━━ RECORDS PROVIDED ━━

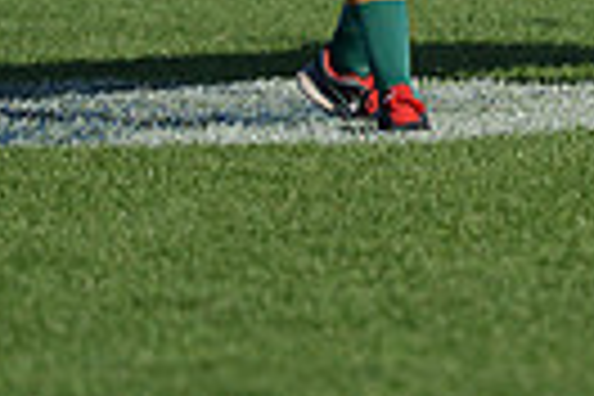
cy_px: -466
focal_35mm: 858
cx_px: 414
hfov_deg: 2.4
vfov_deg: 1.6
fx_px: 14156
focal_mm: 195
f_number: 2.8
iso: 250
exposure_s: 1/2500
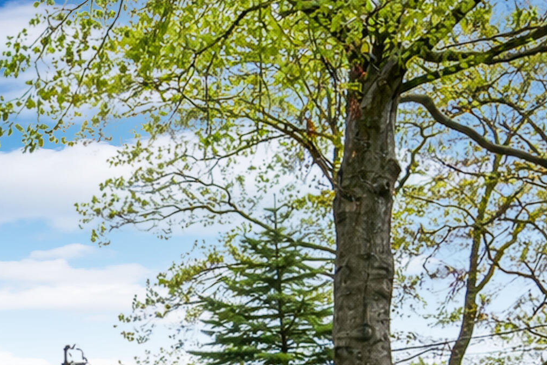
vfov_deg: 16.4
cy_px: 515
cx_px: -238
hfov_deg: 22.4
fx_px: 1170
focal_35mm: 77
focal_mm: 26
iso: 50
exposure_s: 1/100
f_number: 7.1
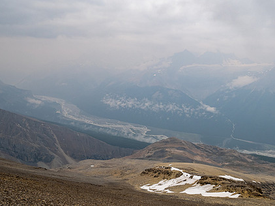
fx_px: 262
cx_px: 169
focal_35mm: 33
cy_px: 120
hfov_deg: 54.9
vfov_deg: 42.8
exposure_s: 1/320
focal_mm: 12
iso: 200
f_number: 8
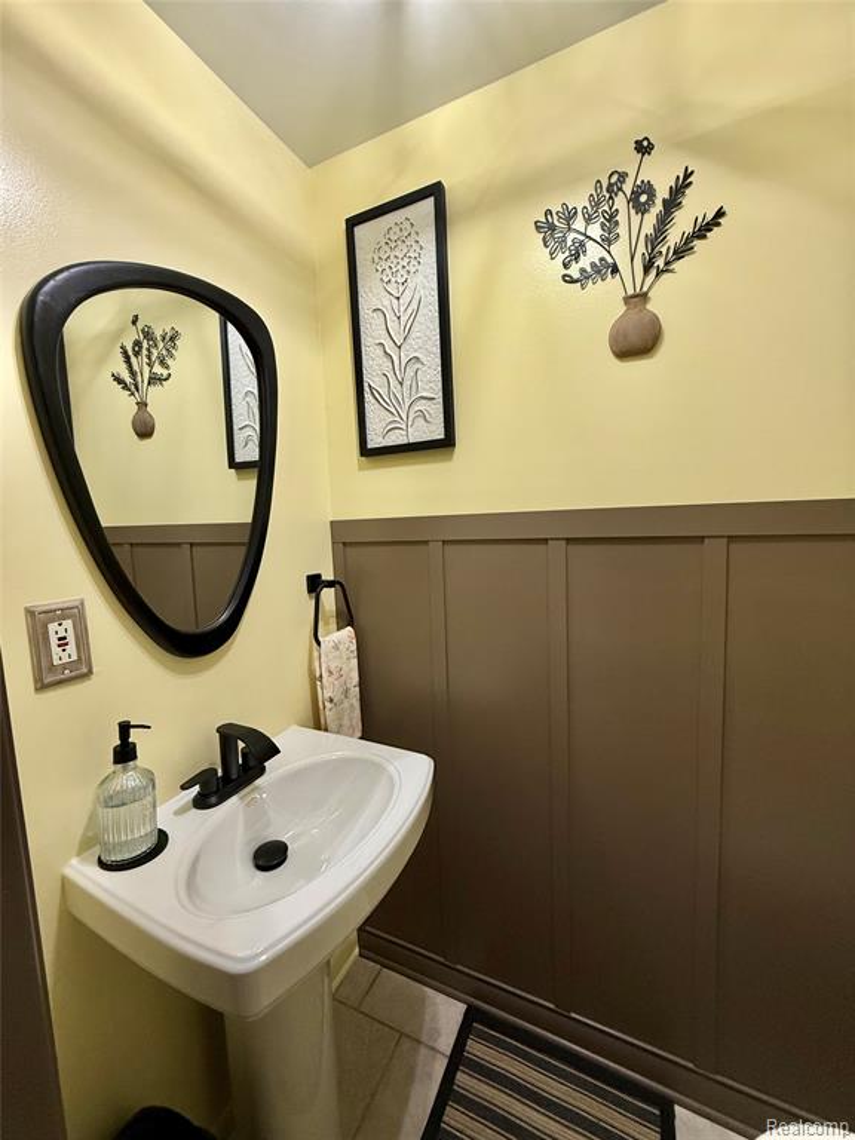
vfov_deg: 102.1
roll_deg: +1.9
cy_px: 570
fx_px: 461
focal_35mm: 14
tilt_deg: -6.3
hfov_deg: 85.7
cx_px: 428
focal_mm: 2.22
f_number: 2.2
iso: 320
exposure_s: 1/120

━━━
━━ RECORDS PROVIDED ━━

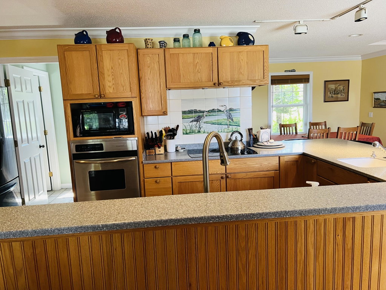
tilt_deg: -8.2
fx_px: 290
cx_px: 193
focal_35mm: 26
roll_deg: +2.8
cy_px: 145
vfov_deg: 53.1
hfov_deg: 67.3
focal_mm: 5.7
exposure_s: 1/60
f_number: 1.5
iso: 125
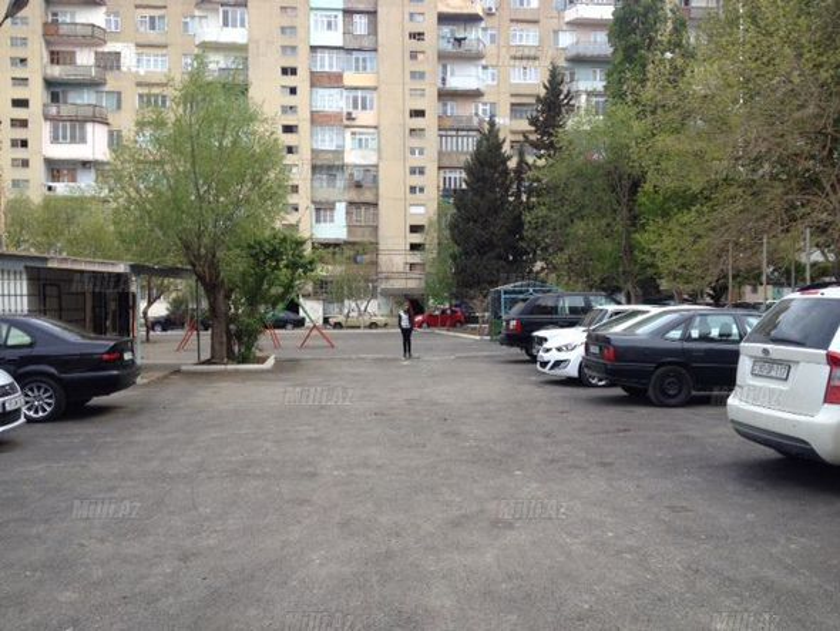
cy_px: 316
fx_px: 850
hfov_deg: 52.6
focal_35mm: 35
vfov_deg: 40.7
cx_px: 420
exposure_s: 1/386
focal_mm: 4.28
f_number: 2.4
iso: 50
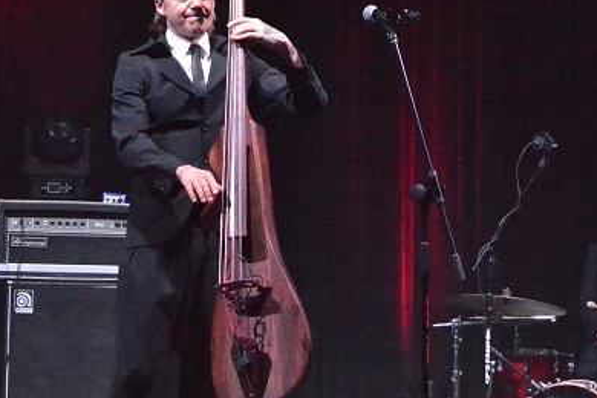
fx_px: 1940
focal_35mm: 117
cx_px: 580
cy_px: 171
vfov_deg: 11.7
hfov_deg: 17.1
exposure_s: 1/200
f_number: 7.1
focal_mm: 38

━━━
━━ RECORDS PROVIDED ━━

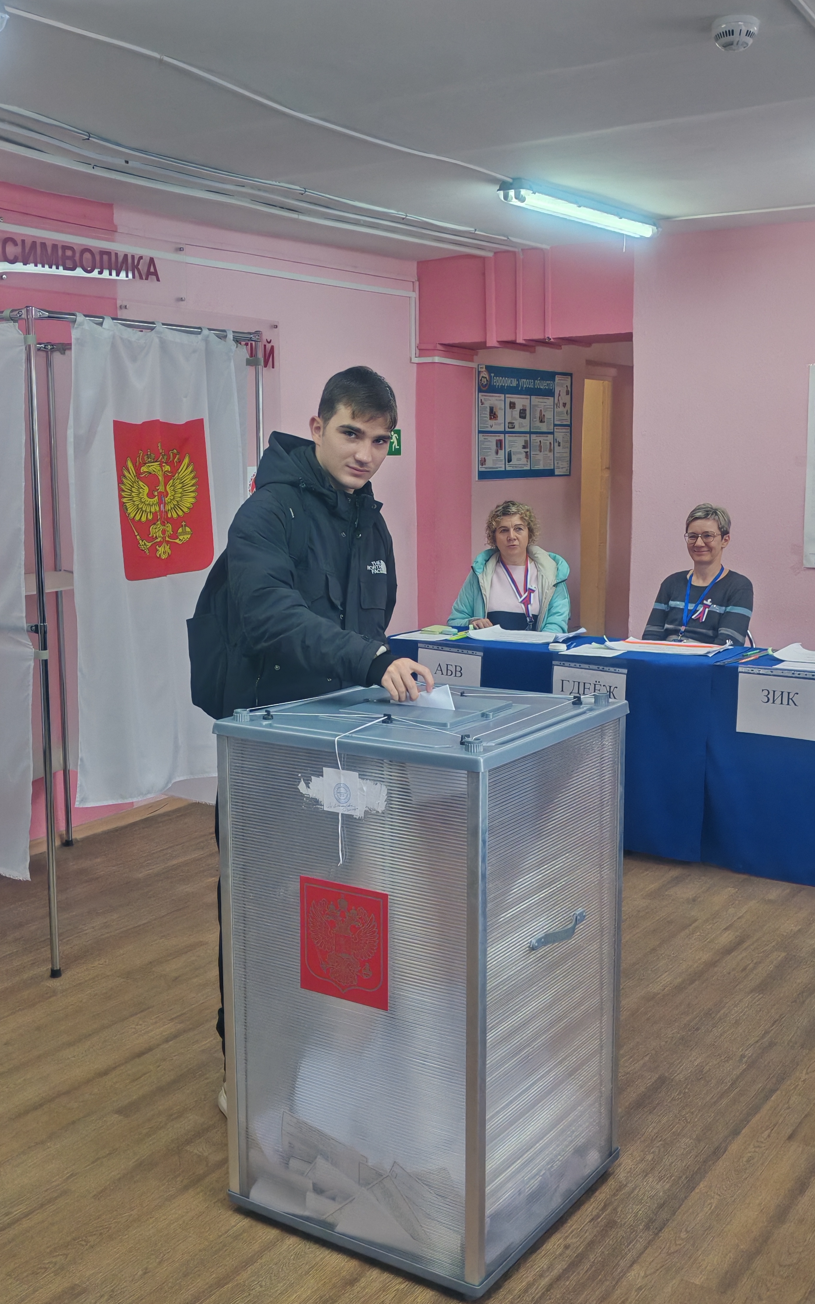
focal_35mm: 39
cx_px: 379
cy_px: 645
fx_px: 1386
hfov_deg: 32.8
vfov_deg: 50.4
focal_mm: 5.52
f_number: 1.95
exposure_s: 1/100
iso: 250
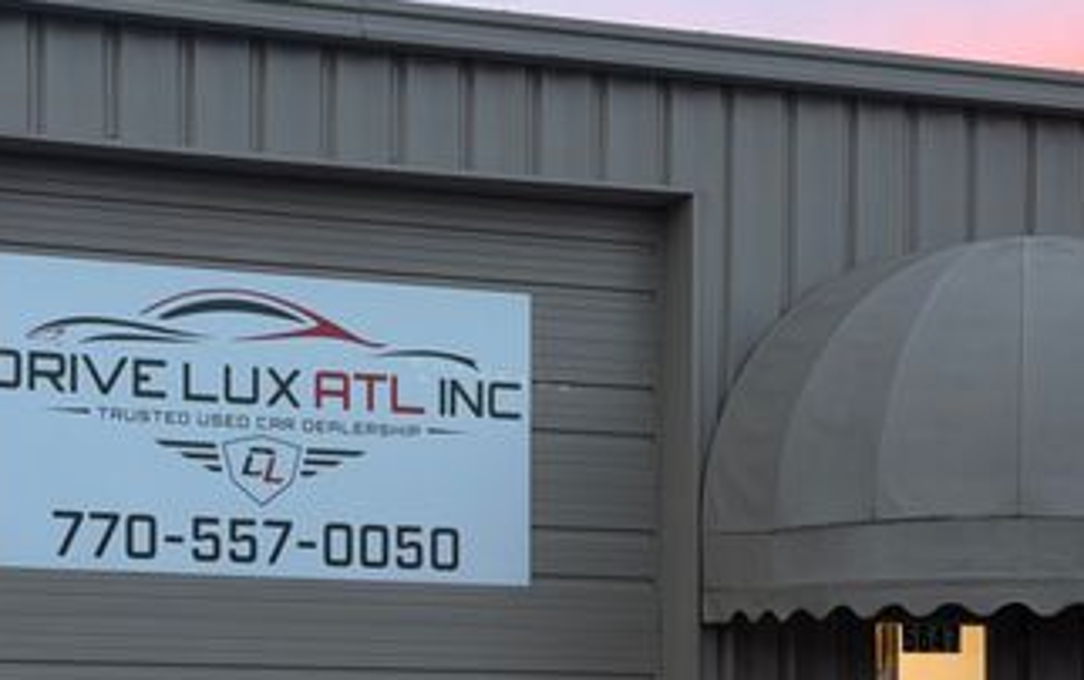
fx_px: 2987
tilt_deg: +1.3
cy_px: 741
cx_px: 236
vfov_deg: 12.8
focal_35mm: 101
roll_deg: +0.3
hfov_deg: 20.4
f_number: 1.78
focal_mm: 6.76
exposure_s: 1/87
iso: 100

━━━

▶ _WHAT THE EXERCISE ASKS_
Your output should be the lines above from the one that contains "cy_px: -466" through the one that contains "exposure_s: 1/120", word for word, with pictures left out.

▶ _EXERCISE ANSWER_
cy_px: -466
focal_35mm: 858
cx_px: 414
hfov_deg: 2.4
vfov_deg: 1.6
fx_px: 14156
focal_mm: 195
f_number: 2.8
iso: 250
exposure_s: 1/2500
vfov_deg: 16.4
cy_px: 515
cx_px: -238
hfov_deg: 22.4
fx_px: 1170
focal_35mm: 77
focal_mm: 26
iso: 50
exposure_s: 1/100
f_number: 7.1
fx_px: 262
cx_px: 169
focal_35mm: 33
cy_px: 120
hfov_deg: 54.9
vfov_deg: 42.8
exposure_s: 1/320
focal_mm: 12
iso: 200
f_number: 8
vfov_deg: 102.1
roll_deg: +1.9
cy_px: 570
fx_px: 461
focal_35mm: 14
tilt_deg: -6.3
hfov_deg: 85.7
cx_px: 428
focal_mm: 2.22
f_number: 2.2
iso: 320
exposure_s: 1/120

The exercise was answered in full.